* [TASK ITEM A]: According to the text on influenza, how long does the flu last?
* [TASK ITEM B]: Copy the passage of the influenza text from "Flu lasts three" up to and including "and side effects.".

* [READING TEXT]:
= Beginning of Section =

Every year, the influenza virus makes millions of people miserable. You can catch it in summer, but it’s more common in winter, probably less because of the weather than because people are inside more and in closer quarters. The flu starts with a sudden onset of high fever, headaches, and muscle pain, sometimes accompanied by nasal discharge and cough. In younger children, the fever is less prominent, and upper respiratory symptoms are more pronounced. The flu virus evolves constantly, and the severity of the illness varies with the virulence of the yearly strain. Some years, flu is no big deal; in others, it’s a significant public health concern.
Flu lasts three to five days, after which time the fever should be down or gone and the other symptoms greatly diminished. Occasionally, the fever will disappear and return for a day before subsiding completely. Some controversial anti-flu medications for adults exist but are not recommended in children because of poor efficacy and side effects.
Complications from flu are fairly rare, although they do exist. Ear infections are the most typical and are usually accompanied by a persistent or worsening fever and discomfort. An older child will point to his ear and tip you off to an ear infection. Ear infections usually do not require antibiotic treatment unless they fail to improve within a couple of days. [See: Ear Infections].
A rarer complication is pneumonia, which shows up as a tenacious fever and causes a decline in the general condition. Instead of improving, Jimmy looks sicker and sicker. His appetite decreases. He may even have a productive cough and some difficulty breathing. This constellation of symptoms should prompt you to seek medical attention.

= End of Section =

* [DATA EXCERPTS]:
= Beginning of Section =

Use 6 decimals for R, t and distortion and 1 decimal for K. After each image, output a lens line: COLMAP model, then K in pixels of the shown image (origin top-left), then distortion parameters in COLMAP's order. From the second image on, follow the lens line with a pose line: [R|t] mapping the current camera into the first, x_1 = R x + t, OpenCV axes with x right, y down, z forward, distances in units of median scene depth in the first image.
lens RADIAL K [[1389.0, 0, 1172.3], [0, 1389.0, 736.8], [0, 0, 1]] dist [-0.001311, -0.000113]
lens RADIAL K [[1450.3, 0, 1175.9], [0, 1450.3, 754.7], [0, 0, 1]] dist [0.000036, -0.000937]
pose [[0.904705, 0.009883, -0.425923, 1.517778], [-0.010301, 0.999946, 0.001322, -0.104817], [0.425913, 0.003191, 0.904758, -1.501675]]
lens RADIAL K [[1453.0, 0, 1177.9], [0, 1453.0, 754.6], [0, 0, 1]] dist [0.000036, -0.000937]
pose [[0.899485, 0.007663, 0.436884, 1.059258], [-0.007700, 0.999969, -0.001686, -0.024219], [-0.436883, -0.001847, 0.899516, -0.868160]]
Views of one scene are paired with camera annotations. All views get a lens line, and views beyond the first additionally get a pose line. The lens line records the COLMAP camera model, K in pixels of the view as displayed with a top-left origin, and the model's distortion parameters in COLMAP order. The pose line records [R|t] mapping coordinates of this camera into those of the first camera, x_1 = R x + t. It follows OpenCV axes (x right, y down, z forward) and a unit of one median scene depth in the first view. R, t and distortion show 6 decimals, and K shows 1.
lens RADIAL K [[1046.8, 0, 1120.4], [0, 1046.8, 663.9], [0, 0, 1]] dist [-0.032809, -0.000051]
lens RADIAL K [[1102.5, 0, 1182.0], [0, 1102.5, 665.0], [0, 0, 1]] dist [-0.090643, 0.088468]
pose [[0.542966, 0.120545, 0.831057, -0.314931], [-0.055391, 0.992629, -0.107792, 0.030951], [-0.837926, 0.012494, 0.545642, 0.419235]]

= End of Section =

* [WORKED SOLUTION A]: Three to five days.

* [WORKED SOLUTION B]:
Flu lasts three to five days, after which time the fever should be down or gone and the other symptoms greatly diminished. Occasionally, the fever will disappear and return for a day before subsiding completely. Some controversial anti-flu medications for adults exist but are not recommended in children because of poor efficacy and side effects.